たとえ天皇(皇族)であっても、憲法の制度に絶対的に抵触しない限りは、人間としての根源的な自由や権利が尊重されるべきだというのが、健全な考え方ではないでしょうか」(高森氏)

天皇・皇族の自由と権利「国民にかかっている」

憲法が天皇(皇族)に課している制約とは「象徴(第1条)」「皇位の世襲継承(第2条)」「国政権能の否認(第4条1項)」であり、このうちもっとも“厄介”なのが「象徴」だと、高森氏は指摘する。

※ 第1条 天皇は、日本国の象徴であり日本国民統合の象徴であつて、この地位は、主権の存する日本国民の総意に基く。
※ 第2条 皇位は、世襲のものであつて、国会の議決した皇室典範の定めるところにより、これを継承する。
※ 第4条1項 天皇は、この憲法の定める国事に関する行為のみを行ひ、国政に関する権能を有しない。

「自由や権利が国民にきちんと認められている国の『象徴』であるならば、その方たちだけが奴隷的な苦役を強いられるような、忍従の日々を送らされているという状況は逆にふさわしくありません。

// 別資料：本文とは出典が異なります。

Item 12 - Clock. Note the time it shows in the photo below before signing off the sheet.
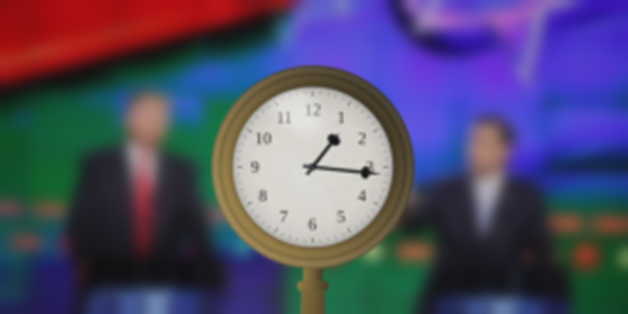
1:16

現在の法制度の中では、象徴にふさわしい行動、ふさわしくない行動という線引きが非常にあいまいであり、ややもすれば本来認められてしかるべき自由や権利が過剰に制約されかねません。

たとえば、今回愛子さまが進学や留学をしなかったという主体的な選択が逆に規範化して、『愛子さまでさえ留学されなかったのに…』という空気が作られることは絶対に避けなければなりませんし、もし愛子さまが今後改めて留学などを望まれたときに『幻滅した』といった声が寄せられるのも、まったくの筋違いです」

象徴とは具体的にどういったものなのか、明文化こそされていないものの、第1条が天皇(皇族)の地位について「主権の存する日本国民の総意に基く」としているように、天皇や皇族の自由や権利については「国民の支持」が影響するところが非常に大きい。

「結局は、国民が日本国の象徴、日本国民統合の象徴にふさわしい振る舞いや生活のあり方はどうあっていただきたいと考えるかにかかっていると思います。

象徴天皇のご一族である皇族方の自由や権利についても『この程度は当然認められなければおかしいでしょう』という国民の意識が成熟することによって、愛子さまをはじめとする皇族の方々の生活も格段に自由になるはずです」(同前)

宮内庁は1日、インスタグラムの公式アカウント(@kunaicho_jp)を開設した。初日時点でフォロワーは35万人超、現在もその数は伸び続けており、国民の関心の高さがうかがえる。記念すべき初投稿は、今年1月1日に新年をお迎えになった天皇皇后両陛下と愛子さまのお写真。続いて、今年に入ってからの両陛下の活動の様子が複数投稿されている。

高森氏はこれについて「国民の共感を呼ぶようなお姿を断片的にでも開示していくことで、皇室の方々の自由や権利について、トップダウンではなくボトムアップで自然に受け入れられる空気が広がっていくのではないでしょうか」と期待を寄せている。